The potential to use the NBTS-funded identification of “extrachromosomal DNA”, or ecDNA, as a biomarker of early disease. While findings are still preliminary, the eDyNAmic group – which was recently created and funded by a major Cancer Grand Challenges grant – has identified the potential for ecDNA to serve as an early warning of esophageal cancer. These findings would need to be validated, confirmed in glioblastoma, and refined for clinical application, but represent a recent, exciting development.
Using public health awareness campaigns to ensure brain tumor patients have accurate information at their fingertips upon diagnosis to quickly ensure they get the best possible care options. This would include ensuring all glioblastoma patients are aware of clinical trial options right at the point of diagnosis and that they understand the need for their tumor to undergo advanced biomarker testing to see if they could potentially benefit from a targeted therapy like the NTRK and BRAF treatments mentioned above.
4. The ability for patients to affordably access the specialized healthcare services needed to treat such a difficult disease
Currently, many public and private insurance providers offer so-called “narrow network” insurance plans that are cheaper, but that can ultimately make it more difficult for cancer patients to access top-tier hospitals such as those dubbed “NCI Designated Cancer Centers.” Today’s cancer patients, particularly those with aggressive cancers like glioblastoma, need highly specialized surgery, advanced diagnostics, and imaging, as well as rehabilitative, supportive, and palliative care. They require their treatment to be expertly planned, navigated, and in line with the latest science. In fact, the standard of care guidelines in the United States notes that cancer patients often receive their best care while in a clinical trial. NCI Designated Cancer Centers are at the forefront of developing and offering state-of-the-art therapies for cancer patients, including advanced diagnostics and the latest clinical trials.
NBTS is currently working to address the issue of narrow network health plans, as well as other issues impacting access to affordable and timely care, through support of measures like the “Stop The Wait Act.” And we need advocates’ voices to help ensure these policies work for patients and families.
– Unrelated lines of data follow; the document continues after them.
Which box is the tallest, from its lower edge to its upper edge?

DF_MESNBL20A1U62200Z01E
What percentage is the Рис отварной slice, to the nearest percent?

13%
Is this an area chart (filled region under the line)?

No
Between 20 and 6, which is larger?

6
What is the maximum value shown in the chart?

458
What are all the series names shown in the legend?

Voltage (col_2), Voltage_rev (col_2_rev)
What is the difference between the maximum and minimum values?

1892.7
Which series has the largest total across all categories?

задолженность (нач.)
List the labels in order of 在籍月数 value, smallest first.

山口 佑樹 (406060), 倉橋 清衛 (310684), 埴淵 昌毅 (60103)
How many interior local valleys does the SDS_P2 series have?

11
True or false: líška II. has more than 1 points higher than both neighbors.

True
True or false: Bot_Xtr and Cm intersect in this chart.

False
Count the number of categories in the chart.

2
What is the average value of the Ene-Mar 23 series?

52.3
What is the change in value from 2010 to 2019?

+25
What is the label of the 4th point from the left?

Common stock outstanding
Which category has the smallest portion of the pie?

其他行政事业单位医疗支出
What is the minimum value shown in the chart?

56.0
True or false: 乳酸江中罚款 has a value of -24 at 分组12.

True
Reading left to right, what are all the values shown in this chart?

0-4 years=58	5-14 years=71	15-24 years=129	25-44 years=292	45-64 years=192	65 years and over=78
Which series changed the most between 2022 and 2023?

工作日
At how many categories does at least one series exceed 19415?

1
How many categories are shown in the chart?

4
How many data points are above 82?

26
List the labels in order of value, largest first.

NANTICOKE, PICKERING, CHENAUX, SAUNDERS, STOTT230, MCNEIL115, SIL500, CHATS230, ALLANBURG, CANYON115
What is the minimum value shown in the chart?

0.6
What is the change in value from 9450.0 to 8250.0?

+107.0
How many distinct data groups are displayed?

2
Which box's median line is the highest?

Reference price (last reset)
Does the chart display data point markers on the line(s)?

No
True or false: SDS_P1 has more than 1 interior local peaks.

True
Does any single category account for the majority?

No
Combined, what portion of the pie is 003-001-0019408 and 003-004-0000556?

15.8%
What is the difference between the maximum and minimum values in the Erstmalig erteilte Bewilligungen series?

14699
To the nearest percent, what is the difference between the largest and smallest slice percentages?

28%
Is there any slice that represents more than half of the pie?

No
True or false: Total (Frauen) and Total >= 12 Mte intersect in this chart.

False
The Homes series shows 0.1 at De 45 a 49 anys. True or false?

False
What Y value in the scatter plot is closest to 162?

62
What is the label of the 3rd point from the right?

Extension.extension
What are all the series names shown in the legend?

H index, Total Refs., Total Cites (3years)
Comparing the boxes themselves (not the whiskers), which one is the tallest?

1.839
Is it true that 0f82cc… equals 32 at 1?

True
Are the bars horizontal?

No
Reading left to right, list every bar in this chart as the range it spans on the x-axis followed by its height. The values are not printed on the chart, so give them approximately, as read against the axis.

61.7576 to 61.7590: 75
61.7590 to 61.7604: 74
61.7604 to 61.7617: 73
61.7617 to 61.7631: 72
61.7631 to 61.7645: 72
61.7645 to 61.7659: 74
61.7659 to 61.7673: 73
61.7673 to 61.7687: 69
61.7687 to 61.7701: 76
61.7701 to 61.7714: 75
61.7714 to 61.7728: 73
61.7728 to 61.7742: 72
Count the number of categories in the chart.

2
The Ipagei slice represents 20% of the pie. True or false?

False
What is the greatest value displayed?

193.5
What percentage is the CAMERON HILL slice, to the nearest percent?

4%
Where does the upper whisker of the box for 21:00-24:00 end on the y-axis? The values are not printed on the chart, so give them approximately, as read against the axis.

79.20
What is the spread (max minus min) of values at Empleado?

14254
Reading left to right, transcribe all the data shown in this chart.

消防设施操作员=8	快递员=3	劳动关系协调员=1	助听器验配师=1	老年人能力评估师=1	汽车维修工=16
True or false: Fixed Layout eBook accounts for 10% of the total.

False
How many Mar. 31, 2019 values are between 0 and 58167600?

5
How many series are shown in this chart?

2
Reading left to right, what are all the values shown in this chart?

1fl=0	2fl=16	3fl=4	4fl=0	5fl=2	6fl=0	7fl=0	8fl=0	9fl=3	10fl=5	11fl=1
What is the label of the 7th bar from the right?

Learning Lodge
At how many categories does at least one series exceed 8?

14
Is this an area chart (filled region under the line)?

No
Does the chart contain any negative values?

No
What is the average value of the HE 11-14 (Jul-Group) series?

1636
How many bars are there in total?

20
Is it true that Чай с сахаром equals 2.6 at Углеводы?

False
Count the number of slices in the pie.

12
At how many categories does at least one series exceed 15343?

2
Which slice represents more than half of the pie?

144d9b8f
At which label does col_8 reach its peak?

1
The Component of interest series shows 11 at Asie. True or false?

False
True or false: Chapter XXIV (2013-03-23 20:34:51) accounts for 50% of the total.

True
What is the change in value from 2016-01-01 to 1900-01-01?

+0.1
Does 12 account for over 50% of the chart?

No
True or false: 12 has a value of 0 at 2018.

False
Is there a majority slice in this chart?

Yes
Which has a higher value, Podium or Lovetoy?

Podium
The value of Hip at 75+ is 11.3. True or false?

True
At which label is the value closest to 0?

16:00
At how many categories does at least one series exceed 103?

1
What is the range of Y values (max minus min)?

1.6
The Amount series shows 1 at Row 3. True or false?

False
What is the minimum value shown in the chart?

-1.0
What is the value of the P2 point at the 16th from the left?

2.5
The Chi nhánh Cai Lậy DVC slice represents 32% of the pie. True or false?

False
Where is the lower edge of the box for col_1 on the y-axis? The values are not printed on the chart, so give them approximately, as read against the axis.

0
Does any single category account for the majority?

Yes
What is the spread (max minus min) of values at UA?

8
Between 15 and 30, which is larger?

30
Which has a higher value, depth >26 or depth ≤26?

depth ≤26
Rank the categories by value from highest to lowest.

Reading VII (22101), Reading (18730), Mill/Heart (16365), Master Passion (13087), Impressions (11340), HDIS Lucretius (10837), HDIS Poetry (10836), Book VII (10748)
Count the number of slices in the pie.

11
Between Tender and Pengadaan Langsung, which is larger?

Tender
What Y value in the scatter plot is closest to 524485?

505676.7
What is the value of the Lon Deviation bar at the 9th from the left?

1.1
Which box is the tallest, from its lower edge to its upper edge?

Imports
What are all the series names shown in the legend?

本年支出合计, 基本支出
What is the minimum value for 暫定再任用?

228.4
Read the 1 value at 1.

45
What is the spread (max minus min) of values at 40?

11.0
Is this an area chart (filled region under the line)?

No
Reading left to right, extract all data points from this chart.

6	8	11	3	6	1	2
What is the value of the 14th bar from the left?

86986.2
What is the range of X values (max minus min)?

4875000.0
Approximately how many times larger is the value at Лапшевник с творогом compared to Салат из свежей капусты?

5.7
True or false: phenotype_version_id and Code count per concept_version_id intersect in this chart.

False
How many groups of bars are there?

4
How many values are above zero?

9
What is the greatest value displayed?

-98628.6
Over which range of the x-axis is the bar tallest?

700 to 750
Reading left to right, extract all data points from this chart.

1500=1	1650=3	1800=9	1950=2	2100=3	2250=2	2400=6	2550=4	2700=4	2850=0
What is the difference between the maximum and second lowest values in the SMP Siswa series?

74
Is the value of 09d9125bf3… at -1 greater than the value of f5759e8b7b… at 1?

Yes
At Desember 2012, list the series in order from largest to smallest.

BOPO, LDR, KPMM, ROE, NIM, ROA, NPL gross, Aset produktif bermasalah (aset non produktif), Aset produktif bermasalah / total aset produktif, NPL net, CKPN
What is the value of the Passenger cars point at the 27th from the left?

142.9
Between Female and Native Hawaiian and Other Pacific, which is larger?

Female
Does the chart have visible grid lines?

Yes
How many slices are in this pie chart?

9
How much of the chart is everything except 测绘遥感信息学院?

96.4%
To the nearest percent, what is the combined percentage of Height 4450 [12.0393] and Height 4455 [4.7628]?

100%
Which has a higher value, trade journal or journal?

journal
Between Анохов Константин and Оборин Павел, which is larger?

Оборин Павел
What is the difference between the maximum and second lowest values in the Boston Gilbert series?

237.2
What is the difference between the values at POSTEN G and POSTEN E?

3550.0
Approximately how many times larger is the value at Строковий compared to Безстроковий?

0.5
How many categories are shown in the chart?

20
5. Enrolling more patients in clinical trials
As noted above, the organization that sets the standards for treatment guidelines for cancer patients, the National Comprehensive Cancer Network, states that the best care for any patient with cancer, including glioblastoma, is on a clinical trial. Yet too few patients enroll on clinical trials, and many past studies (including surveys by NBTS) have identified various barriers to getting patients on trials, including a lack of awareness.
Clinical trial design has been slow to innovate, and many trials fail to effectively learn from every patient while minimizing the number of patients needed in so-called “control” or “placebo” groups. Trial design and recruitment efforts, combined with historical mistreatment, have also resulted in inequitable access to clinical trials for minority or underserved populations.
While significantly more work is needed on these issues, in recent years we have seen promising signs of progress, including formal guidance from the FDA to help ensure diversity and equity in clinical trial participation; the use of hybrid or decentralized trials to lower geographical barriers; the use of innovative designs like GBM AGILE to minimize the number of patients needed in control arms; and exploration into the feasibility of “external control arms” and real-world data collection to potentially reduce the need for control arms, while still maintaining data integrity from these studies. These all remain major topics for forums like NBTS’s Research Roundtable series.
Glioblastoma Awareness Day is an important time to remember our collective mission and that, working together, we can continue to build on this progress and overcome the challenges that face us on our way to future breakthroughs.